A matter of “priority” for the future Prime Minister
The increase in job losses is similar between age categories, from 15.8% for those under 26 (2.5% for those affected) to 19.7% for those aged 41-50 (28.6%). The real estate crisis affects all construction professionals: 7,669 business leaders lost their jobs in the first half (+34.2%).
Commerce lost 6,456 managers (+15%), that is 1,296 (+30.5%) of transport and logistics, and 3,716 (+18.2%) for business services. Many jobs have been lost in accommodation, catering and drinking establishments (3,734), but with less progress (+7.6%).
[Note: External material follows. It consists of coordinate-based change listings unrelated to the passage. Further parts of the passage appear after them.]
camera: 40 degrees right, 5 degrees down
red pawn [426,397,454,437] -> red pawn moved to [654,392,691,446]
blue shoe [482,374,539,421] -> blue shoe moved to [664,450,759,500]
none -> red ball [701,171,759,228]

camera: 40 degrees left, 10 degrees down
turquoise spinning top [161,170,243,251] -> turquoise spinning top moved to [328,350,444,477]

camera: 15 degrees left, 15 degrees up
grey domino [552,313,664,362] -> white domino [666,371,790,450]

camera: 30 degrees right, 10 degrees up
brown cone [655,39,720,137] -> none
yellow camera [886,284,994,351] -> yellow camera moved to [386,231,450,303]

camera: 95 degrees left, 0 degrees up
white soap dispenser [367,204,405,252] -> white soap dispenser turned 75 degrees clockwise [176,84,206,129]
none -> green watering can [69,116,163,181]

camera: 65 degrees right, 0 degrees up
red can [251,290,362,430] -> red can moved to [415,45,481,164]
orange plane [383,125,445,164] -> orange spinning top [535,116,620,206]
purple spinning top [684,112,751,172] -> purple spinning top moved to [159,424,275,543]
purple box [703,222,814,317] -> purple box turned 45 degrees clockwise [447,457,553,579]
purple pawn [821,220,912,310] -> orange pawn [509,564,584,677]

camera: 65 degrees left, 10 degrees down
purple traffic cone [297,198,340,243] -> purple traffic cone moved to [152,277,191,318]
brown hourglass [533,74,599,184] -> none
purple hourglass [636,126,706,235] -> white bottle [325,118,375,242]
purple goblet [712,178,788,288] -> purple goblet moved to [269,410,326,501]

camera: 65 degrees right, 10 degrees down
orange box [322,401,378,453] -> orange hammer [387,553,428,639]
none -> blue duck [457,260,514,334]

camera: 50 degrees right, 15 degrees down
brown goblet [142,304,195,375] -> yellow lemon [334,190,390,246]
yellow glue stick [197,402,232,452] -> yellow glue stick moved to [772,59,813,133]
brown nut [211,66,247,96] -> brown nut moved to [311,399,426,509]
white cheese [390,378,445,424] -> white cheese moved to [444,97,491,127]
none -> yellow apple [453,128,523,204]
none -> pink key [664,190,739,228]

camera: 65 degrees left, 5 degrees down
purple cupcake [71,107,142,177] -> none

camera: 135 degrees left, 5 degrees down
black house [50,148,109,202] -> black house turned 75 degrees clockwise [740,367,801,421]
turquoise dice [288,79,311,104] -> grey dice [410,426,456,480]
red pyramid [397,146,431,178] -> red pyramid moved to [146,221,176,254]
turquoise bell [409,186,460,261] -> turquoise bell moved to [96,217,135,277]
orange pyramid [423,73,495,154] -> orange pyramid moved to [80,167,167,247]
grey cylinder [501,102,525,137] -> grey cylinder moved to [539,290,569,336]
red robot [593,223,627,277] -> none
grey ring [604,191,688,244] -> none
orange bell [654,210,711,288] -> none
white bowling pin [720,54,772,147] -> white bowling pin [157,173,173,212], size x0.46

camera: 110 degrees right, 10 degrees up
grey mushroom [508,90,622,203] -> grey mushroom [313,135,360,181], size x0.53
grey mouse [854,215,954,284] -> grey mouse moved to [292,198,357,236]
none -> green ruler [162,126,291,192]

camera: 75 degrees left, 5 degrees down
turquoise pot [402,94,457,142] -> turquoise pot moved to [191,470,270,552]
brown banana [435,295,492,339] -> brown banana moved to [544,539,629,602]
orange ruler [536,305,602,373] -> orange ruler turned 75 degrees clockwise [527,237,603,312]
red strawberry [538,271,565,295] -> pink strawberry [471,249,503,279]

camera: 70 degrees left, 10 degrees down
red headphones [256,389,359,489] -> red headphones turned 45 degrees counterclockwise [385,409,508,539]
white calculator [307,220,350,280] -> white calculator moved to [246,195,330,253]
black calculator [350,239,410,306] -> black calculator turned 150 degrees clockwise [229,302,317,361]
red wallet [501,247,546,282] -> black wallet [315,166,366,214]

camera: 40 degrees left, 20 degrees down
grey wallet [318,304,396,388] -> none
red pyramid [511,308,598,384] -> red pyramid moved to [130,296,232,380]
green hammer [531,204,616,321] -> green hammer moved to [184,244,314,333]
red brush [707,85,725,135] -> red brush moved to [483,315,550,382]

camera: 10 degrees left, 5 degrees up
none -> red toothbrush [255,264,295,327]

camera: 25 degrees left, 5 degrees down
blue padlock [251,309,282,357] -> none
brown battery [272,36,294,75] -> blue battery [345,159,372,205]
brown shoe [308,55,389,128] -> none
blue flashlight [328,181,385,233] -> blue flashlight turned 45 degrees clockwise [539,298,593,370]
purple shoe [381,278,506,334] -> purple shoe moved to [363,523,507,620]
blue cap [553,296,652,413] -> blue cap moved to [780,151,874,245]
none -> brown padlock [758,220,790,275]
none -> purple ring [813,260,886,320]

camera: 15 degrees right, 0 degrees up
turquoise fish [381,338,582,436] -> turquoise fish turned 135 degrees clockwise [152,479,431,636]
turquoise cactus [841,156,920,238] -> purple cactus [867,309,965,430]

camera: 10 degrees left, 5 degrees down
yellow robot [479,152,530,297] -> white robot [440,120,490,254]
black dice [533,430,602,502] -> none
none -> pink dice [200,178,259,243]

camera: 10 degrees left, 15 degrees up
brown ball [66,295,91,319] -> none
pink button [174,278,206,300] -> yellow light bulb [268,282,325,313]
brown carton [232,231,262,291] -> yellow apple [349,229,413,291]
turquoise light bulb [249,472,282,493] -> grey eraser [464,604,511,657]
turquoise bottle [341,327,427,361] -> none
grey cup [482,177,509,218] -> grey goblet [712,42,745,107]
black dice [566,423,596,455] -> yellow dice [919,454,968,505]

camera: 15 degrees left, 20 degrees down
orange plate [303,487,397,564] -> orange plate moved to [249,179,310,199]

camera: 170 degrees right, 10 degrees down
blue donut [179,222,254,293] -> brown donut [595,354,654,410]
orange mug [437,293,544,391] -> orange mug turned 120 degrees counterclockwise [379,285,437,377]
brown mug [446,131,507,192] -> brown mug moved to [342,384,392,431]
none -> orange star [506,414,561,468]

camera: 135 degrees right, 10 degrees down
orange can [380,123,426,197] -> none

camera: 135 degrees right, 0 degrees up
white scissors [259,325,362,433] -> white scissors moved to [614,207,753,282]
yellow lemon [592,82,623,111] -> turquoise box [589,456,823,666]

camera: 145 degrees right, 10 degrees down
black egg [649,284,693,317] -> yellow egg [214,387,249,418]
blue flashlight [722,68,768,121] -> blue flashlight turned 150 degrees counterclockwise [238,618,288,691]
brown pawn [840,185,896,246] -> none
A quarter of the job losses are in Île-de-France (7,215, +32%). Nouvelle-Aquitaine and Hauts-de-France are the most savers with respective increases of 9.5% and 6.6%.
“Our creators of jobs and wealth are abandoned as soon as their ship enters”, regrets Anthony Streicher, president of the association GSC (social guarantee of business leaders), a voluntary unemployment insurance created by employers’ organizations for self-employed workers. For him, this must be a “priority matter” for the new Prime Minister.